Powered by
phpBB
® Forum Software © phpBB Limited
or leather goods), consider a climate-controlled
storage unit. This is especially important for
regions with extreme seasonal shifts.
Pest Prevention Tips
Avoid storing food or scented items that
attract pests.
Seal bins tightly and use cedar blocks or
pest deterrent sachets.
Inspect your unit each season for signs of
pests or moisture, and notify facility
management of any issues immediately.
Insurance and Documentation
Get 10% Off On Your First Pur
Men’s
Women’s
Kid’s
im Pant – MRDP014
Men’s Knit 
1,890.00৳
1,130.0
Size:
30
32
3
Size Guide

-=-=-

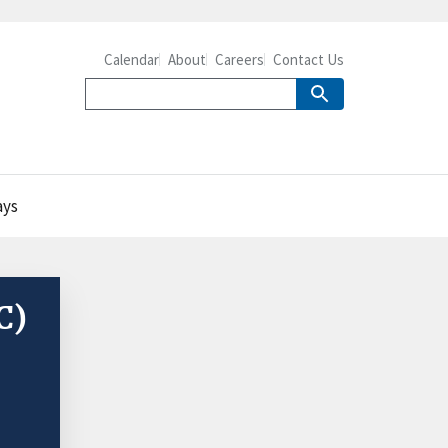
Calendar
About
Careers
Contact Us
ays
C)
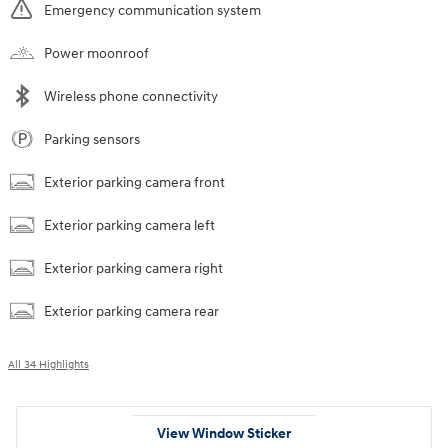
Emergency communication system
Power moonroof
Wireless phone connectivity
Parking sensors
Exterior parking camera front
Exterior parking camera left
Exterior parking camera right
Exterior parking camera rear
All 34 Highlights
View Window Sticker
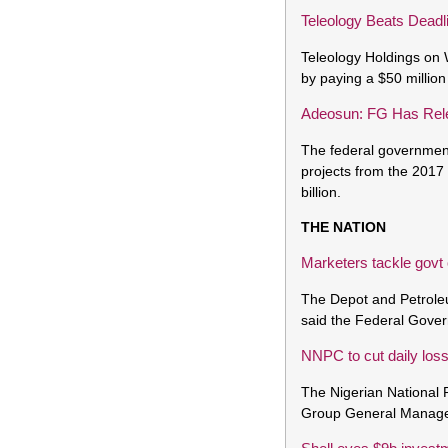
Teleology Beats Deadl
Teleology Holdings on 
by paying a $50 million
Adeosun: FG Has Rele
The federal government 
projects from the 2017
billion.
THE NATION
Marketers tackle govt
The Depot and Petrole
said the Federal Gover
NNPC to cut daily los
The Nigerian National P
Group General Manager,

-=-=-

● Request:
The answer must be a single number: the count of lines in the records above that contain the word "Teleology".

● Task response:
2